Ile Bizard, Que.— Kevin Carrigan is perhaps one of the golfers who would best know what to do with the $1-million top prize that comes with winning the RBC Canadian Open.
That’s because Carrigan, the winner of consecutive Canadian Mid-Amateur Championships, isn’t a full-time golfer. He’s a 28-year old investment adviser based in Victoria who rarely practices, has juggled calls from clients while prepping for his second Canadian Open and spent thousands of dollars chasing a dream he thought was behind him.
“As soon as golf stopped mattering and I had no interest in pursuing it, my game turned around,” Carrigan, who will tee it up Thursday morning at Royal Montreal Golf Club, said. “This game is easy when it doesn’t matter.”
Carrigan isn’t being completely genuine when he says golf doesn’t matter. It actually matters a great deal to the affable twenty-something. He’s found his greatest successes have come when he acts like it isn’t the most important thing in his life.
It wasn’t always that way. Carrigan, who went to the University of Texas, Arlington — pondered turning pro after college. He played in a group of tournaments to gauge whether he was ready to make the leap to golf’s mini-tours, where golfers will often spend years in a purgatory chasing possibiities.
But Carrigan’s pre-pro tour didn’t go as well as he’d hoped. He finished middle of the pack at the tournaments and elected to put his economics degree to work instead of his golf clubs.
“It was always what I wanted to do,” he says about putting his education to work. “I honestly never skipped class, except for golf. Never for a hangover or anything. I went to all my classes unlike some of my teammates.”
So he started as an investment adviser after graduating in 2010, a business nearly as competitive as golf. And he stopped worrying about his game.
Never a guy who pounded balls on the range, he entered some amateur tournaments without a ton of preparation or many expectations. His results were solid. His attitude of not worrying about results was leading, ironically, to better golf.
Carrigan entered the 2012 Canadian Mid-Amateur at Point Grey in Vancouver, but instead of banging balls in the week leading up to it, he went to Seattle with some buddies to watch a friend who plays for the Mariners.
“Instead of grinding the week before I went down to Seattle on a boys’ weekend,” he said. “Didn’t touch a club for five days and played the practice round. I went out and shot the low round for the tournament. I held on and won by three.”
That got Carrigan a spot in last year’s RBC Canadian Open at Glen Abbey in Oakville, Ont., an experience he says was almost overwhelming for a guy who suggests retirement investment advice for a job. He missed the cut, but attributes it largely to struggles with his short game. He proved to himself he could play with golf’s big boys.
Along the way, he moved up the rankings of golf’s amateurs, at one point ranking as the top Canadian amateur. All the while he kept up with his clients at the investment firm.

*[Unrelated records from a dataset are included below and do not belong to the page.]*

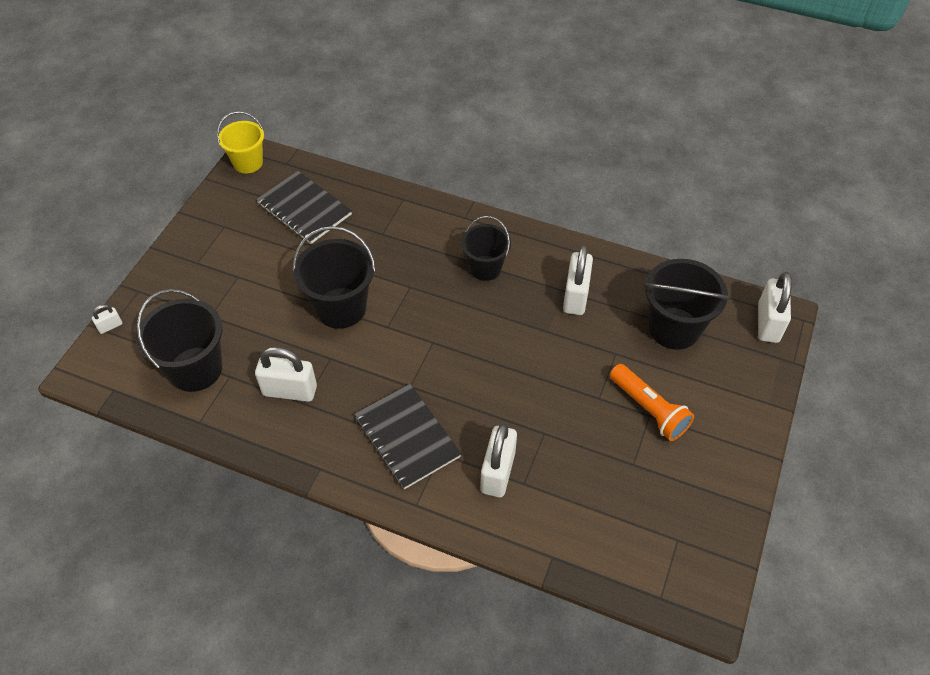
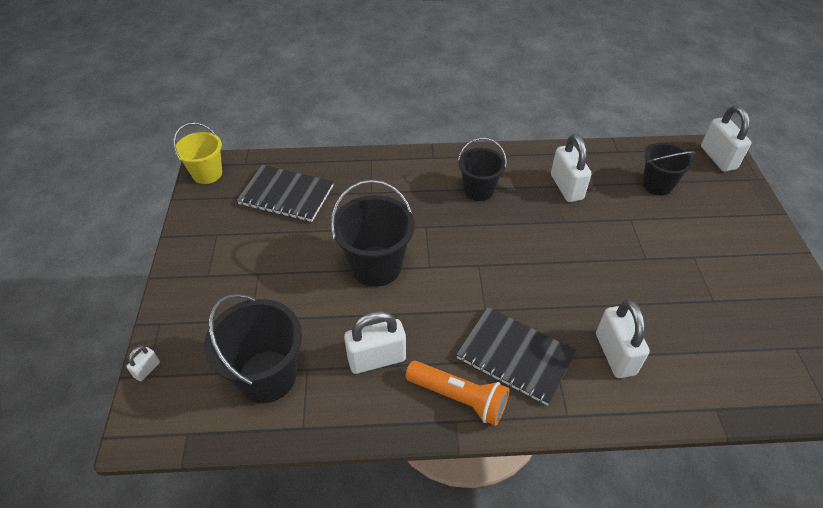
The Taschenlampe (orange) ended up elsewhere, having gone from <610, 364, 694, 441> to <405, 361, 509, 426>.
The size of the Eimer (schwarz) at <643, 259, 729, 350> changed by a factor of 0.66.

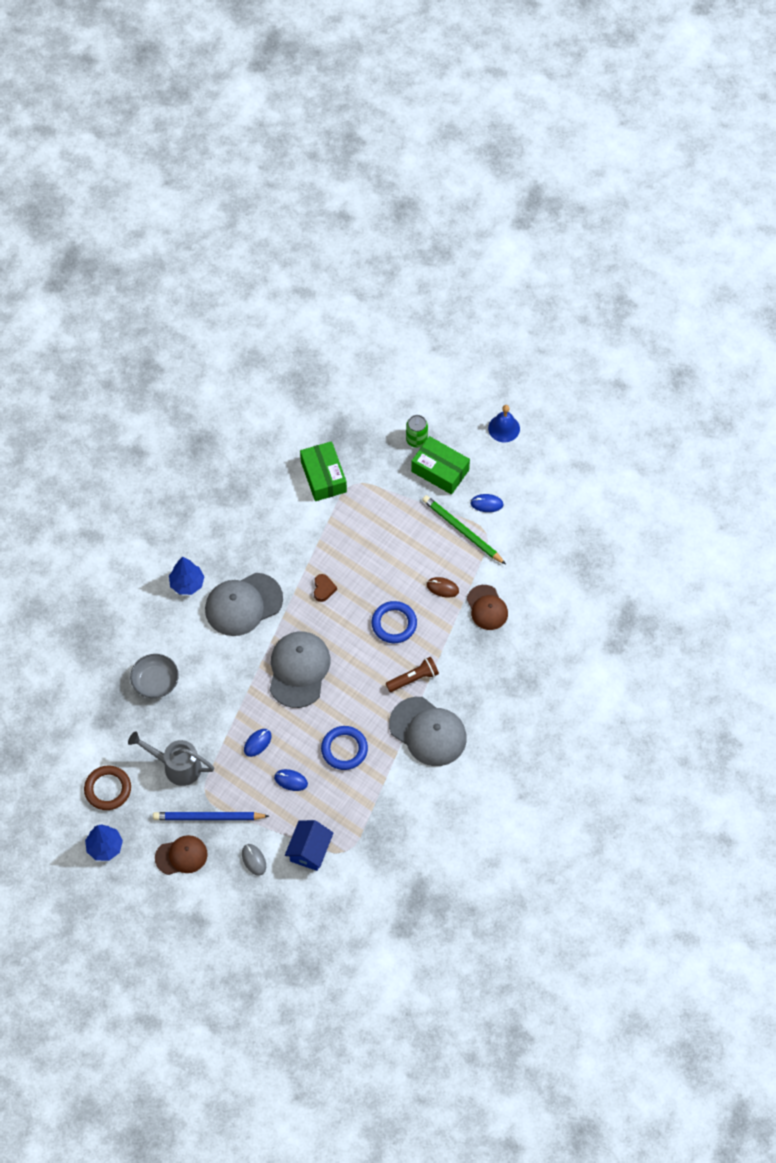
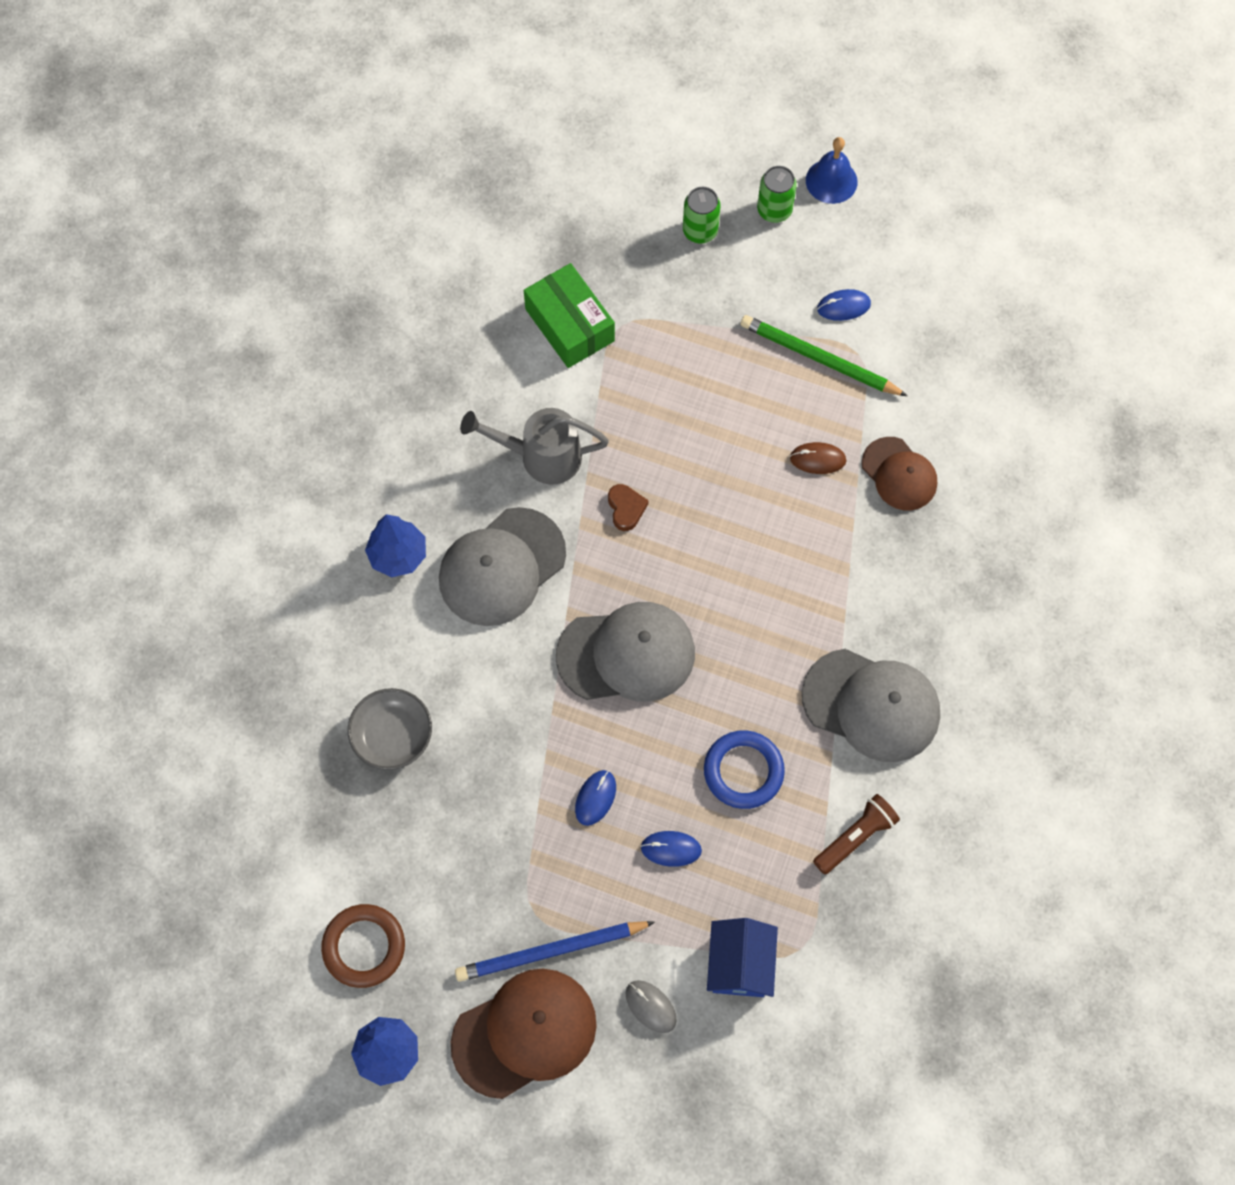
The size of the Kappe (braun) at <155, 835, 208, 875> changed by a factor of 1.60.
The Gießkanne (grau) ended up elsewhere, having gone from <128, 731, 215, 786> to <460, 408, 609, 485>.
The Kappe (grau) at <270, 631, 331, 708> ended up facing another way, 90 degrees clockwise from before.
The second view gained the Dose (grün) at <757, 166, 797, 223>.
The Taschenlampe (braun) ended up elsewhere, having gone from <386, 657, 439, 692> to <813, 794, 900, 875>.
The second view lost the Ring (blau) at <372, 601, 417, 643>.
The second view lost the Schachtel (grün) at <411, 436, 470, 495>.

Even this week, he’s taken phone calls and worked his email to deal with clients who need his services. That’s not something your typical PGA Tour pro has to deal with.
“And they shouldn’t,” he said. “They have a job to do.”

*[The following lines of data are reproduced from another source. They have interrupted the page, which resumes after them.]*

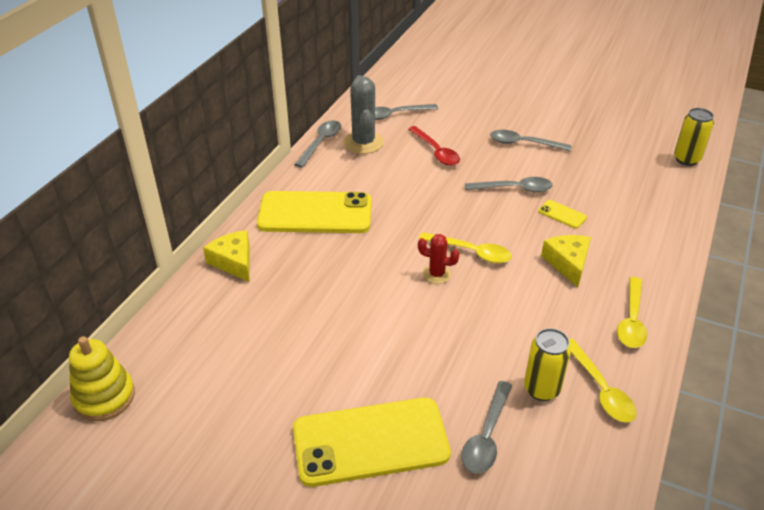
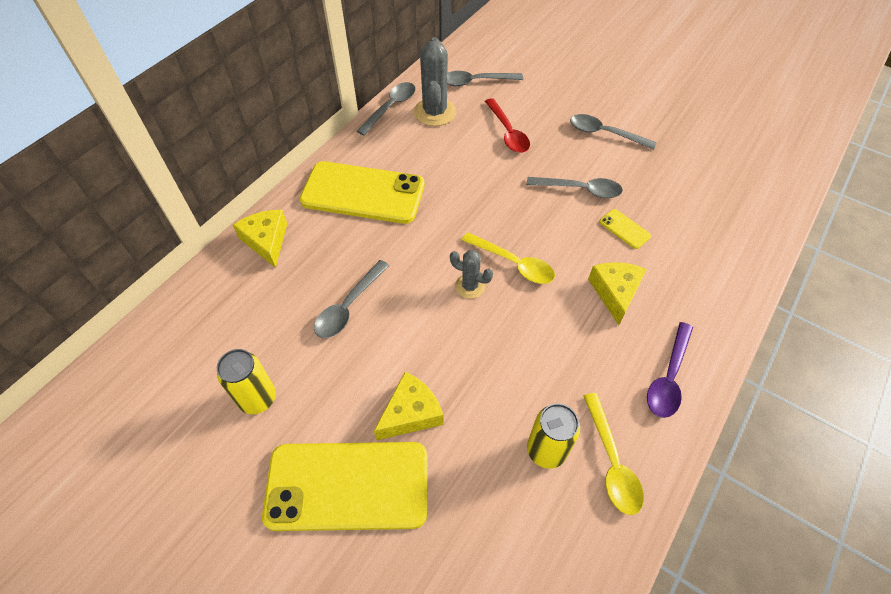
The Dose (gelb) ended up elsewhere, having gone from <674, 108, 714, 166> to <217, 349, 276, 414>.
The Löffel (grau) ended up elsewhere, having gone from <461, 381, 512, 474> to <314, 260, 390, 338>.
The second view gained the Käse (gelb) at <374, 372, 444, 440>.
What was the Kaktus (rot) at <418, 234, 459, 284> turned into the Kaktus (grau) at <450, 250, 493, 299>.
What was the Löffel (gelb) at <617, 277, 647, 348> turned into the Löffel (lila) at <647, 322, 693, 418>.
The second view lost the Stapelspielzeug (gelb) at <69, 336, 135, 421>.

Most of his clients don’t understand his place in the golf world, anyway, he says.
“If they know golf, I’ll tell them how I’m doing,” he said. “But I honestly don’t think most people know the scope of what they are dealing with. Most people know Tiger Woods, but don’t know the PGA Tour. So I tell them I’m playing in a PGA Tour event, they say, ‘That’s great.’ But I kind of prefer that.”
His second mid-amateur win brings him to Royal Montreal this week. Carrigan is more confident and comfortable than last year, and is convinced the course suits his power game. He’ll tee it up at 8:50 am on Thursday alongside Kevin Tway and Miguel Angel Carballo.
He continues to chase his dream, spending thousands to play amateur tournaments. He’s now the top-ranked mid-amateur in the world and will enter the U.S. Mid-Amateur at the start of September. The winner gets a spot in the Masters next April, which is enough enticement for Carrigan to keep spending his holidays and cash keeping his game sharp.
“The only thing I stand to lose is other opportunities,” he said. “But at the end of the day I should probably be working anyway.”